In the end they still sound normal, but I suppose they did it just to be different.
All the stuff that guy said, I suppose I'm too young in the game to say I've seen it all, so it hasn't happened yet.
JBL doesn't do that anymore. They got on the AES standard long ago, probably fifteen or twenty years since they made drivers that way.
Here are a couple of things I found:
He talked about drivers in a box being out of polarity. What he doesn't get is that sometimes that actually is better for phase coherence. Crossovers produce phase shift. Having all the drivers mounted on a flat baffle often means their acoustic centers aren't matched up. That means more phase shift. Woofers are "slower" than tweeters. Even more. All these factors and more may mean polarity reversal of the tweeter helps give the best phase coherence for the listener. For any decent speaker, you should only have to be concerned with polarity at the inputs, not for each driver.
Like I said, I agree with absolute polarity. I'm kind of a stickler about it, actually. The guy just uses some misconceptions when discussing it.
The other thing was his discussion of digital vs. analog polarity reversal, with regards to switching polarity at the speaker leads.
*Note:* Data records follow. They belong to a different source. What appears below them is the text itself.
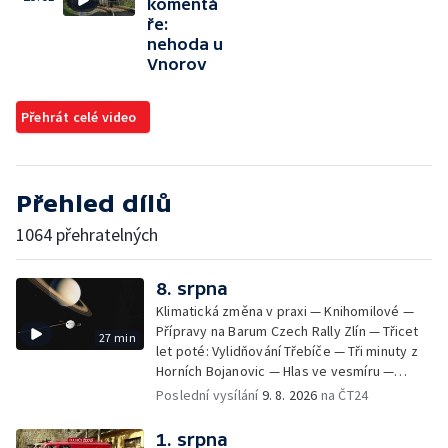
komentá
ře:
nehoda u
Vnorov
Přehrát celé video
Přehled dílů
1064 přehratelných
8. srpna
Klimatická změna v praxi — Knihomilové —
Přípravy na Barum Czech Rally Zlín — Třicet
27 min
let poté: Vylidňování Třebíče — Tři minuty z
Horních Bojanovic — Hlas ve vesmíru —
iReportéři soutěž
Poslední vysílání
9. 8. 2026
na ČT24
1. srpna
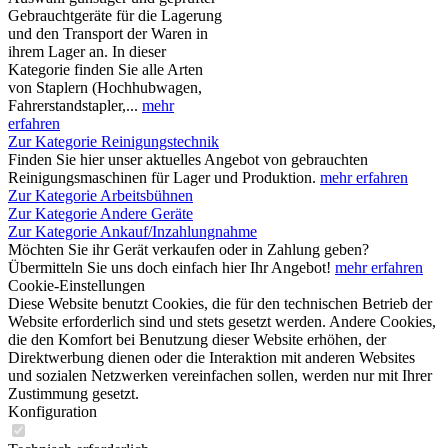
Gebrauchtgeräte für die Lagerung
und den Transport der Waren in
ihrem Lager an. In dieser
Kategorie finden Sie alle Arten
von Staplern (Hochhubwagen,
Fahrerstandstapler,...
mehr
erfahren
Zur Kategorie Reinigungstechnik
Finden Sie hier unser aktuelles Angebot von gebrauchten
Reinigungsmaschinen für Lager und Produktion.
mehr erfahren
Zur Kategorie Arbeitsbühnen
Zur Kategorie Andere Geräte
Zur Kategorie Ankauf/Inzahlungnahme
Möchten Sie ihr Gerät verkaufen oder in Zahlung geben?
Übermitteln Sie uns doch einfach hier Ihr Angebot!
mehr erfahren
Cookie-Einstellungen
Diese Website benutzt Cookies, die für den technischen Betrieb der
Website erforderlich sind und stets gesetzt werden. Andere Cookies,
die den Komfort bei Benutzung dieser Website erhöhen, der
Direktwerbung dienen oder die Interaktion mit anderen Websites
und sozialen Netzwerken vereinfachen sollen, werden nur mit Ihrer
Zustimmung gesetzt.
Konfiguration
He makes the claim that reversing speaker leads "reverses the direction the audio signal is applied to the.......crossover". He then claims this may be why people can hear polarity reversal when they switch speaker leads.
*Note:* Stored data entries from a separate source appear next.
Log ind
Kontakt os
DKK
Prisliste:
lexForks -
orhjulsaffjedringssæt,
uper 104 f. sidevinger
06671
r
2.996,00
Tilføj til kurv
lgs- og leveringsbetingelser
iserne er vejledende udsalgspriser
EARTH TO AUDIOPHILE: The signal going to the speakers is AC. It's polarity reverses constantly. Current goes through the crossover both ways all the time. Switching the polarity at the speaker just determines which way it goes first, like any other polarity switch. It shouldn't make a difference. Maybe it does, but his factual error makes his findings suspect, to me anyway.
As for the rest, I don't know about wire directionality, and all that. And I do support the idea of absolute polarity, maybe just for my own peace of mind. But the guy just seems to not know much about how the stuff he talks about actually works, and draws conclusions from his misconceptions.